Eu e o meu marido temos uma alcunha para a M. Há muito tempo que a apelidámos de Babinha. Nada de minhoquinha, nem fofinha, docinho, coisinha linda da mamã, nenuco... Nada disso. Só Babinha. E ela responde por Babinha.

Ontem quando lá cheguei ela estava confortavelmente sentada no chão da sala, tapada com um cobertor a ver bonecos e ignorou a minha presença. Quando finalmente percebeu que eu ali estava chamou-me como é normal "mamãaaaaa!" e a minha sogra diz-lhe "M. diz lá Babinha" e ela como se soubesse dizer aquilo desde sempre, olha para mim e diz "é a Babiiiii"  {#emotions_dlg.angel}{#emotions_dlg.serious}

Como devem imaginar eu fiquei com cara de "WHATTTT?!?!?!" e senti que o dia de ontem não tivesse tido 8 horas de trabalho mas sim uns 15 dias...

Agarrei nela e fomos a casa da minha mãe, como também é normal. Quando lá chegámos, ela começou a dizer olá a todos, ao belo estilo gralha que ela tem, e a dizer "é a Babiiii" ao que eu tive de explicar o que ela se referia. Ficaram todos incrédulos a olhar para mim como se eu fosse um alien (eu também ficaria, estanos a falar de um bebé de 1 ano e 3 meses feitos ontem).
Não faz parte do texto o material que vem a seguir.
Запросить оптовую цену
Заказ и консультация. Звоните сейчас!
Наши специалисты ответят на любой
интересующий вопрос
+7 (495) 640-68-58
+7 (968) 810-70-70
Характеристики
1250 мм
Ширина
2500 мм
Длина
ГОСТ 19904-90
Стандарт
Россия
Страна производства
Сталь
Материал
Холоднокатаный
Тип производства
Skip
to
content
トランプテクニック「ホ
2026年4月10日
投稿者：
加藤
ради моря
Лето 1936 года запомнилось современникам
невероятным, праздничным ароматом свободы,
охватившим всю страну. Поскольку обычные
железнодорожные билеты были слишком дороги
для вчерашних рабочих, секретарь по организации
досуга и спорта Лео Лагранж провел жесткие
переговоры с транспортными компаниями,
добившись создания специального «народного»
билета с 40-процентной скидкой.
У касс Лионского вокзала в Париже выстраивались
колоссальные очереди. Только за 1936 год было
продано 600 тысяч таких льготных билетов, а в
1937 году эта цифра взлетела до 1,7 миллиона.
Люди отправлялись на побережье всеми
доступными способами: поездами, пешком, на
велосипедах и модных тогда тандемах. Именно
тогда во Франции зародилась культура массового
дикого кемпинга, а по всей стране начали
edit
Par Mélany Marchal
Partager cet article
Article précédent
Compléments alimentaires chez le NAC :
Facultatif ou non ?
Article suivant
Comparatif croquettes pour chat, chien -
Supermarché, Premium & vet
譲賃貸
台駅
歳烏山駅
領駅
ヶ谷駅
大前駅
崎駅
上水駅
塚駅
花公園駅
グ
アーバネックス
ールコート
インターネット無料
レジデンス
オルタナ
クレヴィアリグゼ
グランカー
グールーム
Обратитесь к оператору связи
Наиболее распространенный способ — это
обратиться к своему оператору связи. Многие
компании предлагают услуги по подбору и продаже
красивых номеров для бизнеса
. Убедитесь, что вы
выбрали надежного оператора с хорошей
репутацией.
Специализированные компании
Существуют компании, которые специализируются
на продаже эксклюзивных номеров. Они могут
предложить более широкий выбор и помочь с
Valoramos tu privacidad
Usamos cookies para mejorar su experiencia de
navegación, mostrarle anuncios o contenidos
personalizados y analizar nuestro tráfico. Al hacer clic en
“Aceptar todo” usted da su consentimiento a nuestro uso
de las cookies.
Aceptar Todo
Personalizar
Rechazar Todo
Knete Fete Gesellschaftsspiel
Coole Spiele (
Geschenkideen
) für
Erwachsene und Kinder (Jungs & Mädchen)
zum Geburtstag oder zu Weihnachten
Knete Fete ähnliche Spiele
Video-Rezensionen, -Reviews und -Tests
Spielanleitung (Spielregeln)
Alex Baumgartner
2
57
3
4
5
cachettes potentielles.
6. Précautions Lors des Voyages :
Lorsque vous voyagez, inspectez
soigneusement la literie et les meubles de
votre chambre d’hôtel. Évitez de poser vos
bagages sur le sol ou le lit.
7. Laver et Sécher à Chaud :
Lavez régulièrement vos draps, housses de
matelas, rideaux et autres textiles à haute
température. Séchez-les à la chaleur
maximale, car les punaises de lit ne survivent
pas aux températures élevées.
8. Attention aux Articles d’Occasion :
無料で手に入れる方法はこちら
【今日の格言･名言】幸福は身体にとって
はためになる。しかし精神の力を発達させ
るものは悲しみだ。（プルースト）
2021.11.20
Mas é claro que as coisas não ficam por aqui. Depois de jantar agarram nela e toca de andar um bocadinho. Há dois dias ela parecia fazer parte da brigada de "Minas e Armadilhas" pela forma ainda descordenada como punha as pernas para andar. Ontem, do nada, já tinha algum cuidado a "andar" apesar de ainda descordenada.

Com isto, quando me deitei, dei comigo a pensar, será que eu adormeci durante mais de 8 horas e não me apercebi? Será que ela evolui assim tanto num dia? É possível puxarem assim tanto por ela no colégio?

 

Seja como for, sou uma mãe super orgulhosa da minha Babiiii! Mais uns dias e já consegue andar (I hope!)